August | Travel and Experience | Week 34 | 8/27/2023
Experiencing life 

I have vivid memories as a child, getting battered by the waves at the beach, one after another as I attempted to body surf with my older brother and my Dad. In reality, they were catching the waves and I was surviving, but nothing was more exciting than being out there with the men, facing nature. I felt alive. That feeling was reliably present with any activity even slightly infused with adrenaline as I continued to grow up: rollercoasters, cars, snowboarding. And as I became an adult I found myself craving that feeling more and more. First it was hiking, like Angels Landing in Arizona, then it was skydiving on my 21st birthday and twice more after that, and it hasn't slowed down since. 14,000 foot mountains, 1000 cc motorcycles, black diamonds in the peak of winter, partying in LA; I have a craving for life, for experience, for the fruits of my labor. 

When I look back to the days of youth, I recall the fear of jumping off the high dive at our community pool, the inability to do back flips on the trampoline, and the trepidation to put my body in danger - a skatepark, tackle football, wrestling, a hard snowboarding run. I loved the thought but I was scared of the execution. Then I went through years of pain and suffering, knocking on death's doorstep multiple times, and I emerged with an energy for life that I wonder now how much is masochism and how much is openness to experience. For example, part of the reason I love a 14,000 foot hike is the accomplishment, part of it is the novelty and beauty of the environment, part of it is the thrill and adrenaline of the inherent danger, and part of it is the suffering and proximity to death that I feel when the oxygen is thin and I begin loosing vision. 

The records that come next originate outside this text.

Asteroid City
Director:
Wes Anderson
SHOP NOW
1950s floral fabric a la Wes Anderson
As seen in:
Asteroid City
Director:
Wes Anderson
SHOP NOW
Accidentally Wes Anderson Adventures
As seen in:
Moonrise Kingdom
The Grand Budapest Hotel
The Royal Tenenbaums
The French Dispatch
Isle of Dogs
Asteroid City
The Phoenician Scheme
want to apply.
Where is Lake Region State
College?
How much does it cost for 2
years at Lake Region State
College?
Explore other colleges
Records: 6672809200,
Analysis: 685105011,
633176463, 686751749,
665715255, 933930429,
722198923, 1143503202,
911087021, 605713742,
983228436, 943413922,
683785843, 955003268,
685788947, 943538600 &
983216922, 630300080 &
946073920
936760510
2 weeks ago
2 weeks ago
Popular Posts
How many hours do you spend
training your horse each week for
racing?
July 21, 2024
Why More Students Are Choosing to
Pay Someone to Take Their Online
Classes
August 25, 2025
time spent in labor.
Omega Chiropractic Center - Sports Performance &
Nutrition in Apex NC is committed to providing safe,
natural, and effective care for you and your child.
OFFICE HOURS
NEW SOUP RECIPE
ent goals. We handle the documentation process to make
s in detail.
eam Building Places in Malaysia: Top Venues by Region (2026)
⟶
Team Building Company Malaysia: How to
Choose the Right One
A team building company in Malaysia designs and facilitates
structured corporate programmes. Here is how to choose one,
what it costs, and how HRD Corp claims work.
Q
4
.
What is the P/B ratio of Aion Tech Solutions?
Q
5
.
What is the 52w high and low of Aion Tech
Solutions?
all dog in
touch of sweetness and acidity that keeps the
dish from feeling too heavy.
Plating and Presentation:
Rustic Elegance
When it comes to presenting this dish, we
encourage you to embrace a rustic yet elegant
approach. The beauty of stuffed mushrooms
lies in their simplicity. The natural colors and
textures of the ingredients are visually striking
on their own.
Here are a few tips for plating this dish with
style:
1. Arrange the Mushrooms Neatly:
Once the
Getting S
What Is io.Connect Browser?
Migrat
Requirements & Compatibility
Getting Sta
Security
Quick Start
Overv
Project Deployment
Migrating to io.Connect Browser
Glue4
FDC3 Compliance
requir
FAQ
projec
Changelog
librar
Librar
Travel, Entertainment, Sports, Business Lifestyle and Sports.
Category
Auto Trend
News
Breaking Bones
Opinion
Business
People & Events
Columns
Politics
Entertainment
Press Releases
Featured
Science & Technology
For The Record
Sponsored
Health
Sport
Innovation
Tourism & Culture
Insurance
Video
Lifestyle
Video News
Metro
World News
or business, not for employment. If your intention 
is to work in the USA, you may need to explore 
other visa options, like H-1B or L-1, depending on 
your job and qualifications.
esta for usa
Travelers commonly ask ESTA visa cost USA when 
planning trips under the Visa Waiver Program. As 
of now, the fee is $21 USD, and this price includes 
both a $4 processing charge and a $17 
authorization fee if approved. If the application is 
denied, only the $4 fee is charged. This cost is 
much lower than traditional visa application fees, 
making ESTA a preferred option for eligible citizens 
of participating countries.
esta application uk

How much of my desire for life is driven by a fear of missing out on the breadth of experiences this life has to offer, how much is driven by a genuine elation as the experience itself, and how much is driven by the Stockholm Syndrome-like relationship I've built with fear and suffering? I would've said "it doesn't matter," up until I bought the motorcycle. Now it does matter, and it's something I am conscious of every time I go out for a ride. 

I learned recently about the meaning of the yin yang symbol, everyone knows it means balance, but that only scratches the surface. Why achieve balance? Not for some arbitrary it's-good-for-you rationale, but because that is where we find meaning. Too much chaos, too much unknown, too much fear and we are discouraged, anxious and unhappy. Too much order, too much of what we know, too little novelty and challenge, and we are disinterested, apathetic, and stagnant. It is when we are toeing the line between uncertainty and certainty, between knowledge and fear, between difficulty and capability that we are the most focused, the most in-tune with this life and therefore the happiest. But there's one further element in the yin yang symbol, the white dot in the black, and the black dot in the white. This symbolizes the inherent danger/chaos/fear inside the orderly/known and the inherent order/structure that we can grasp and create inside the chaos and unknown. It is in this pursuit, in this dance, that we find the most meaning in the experiences of our life. Pushing ourselves beyond our limit, accomplishing things, creating order out of chaos, all while remaining balanced, grounded and focused. This is the resolve I've developed and how I now have come to understand my desire for life and experience, particularly those which are nestled in fear, danger and challenge.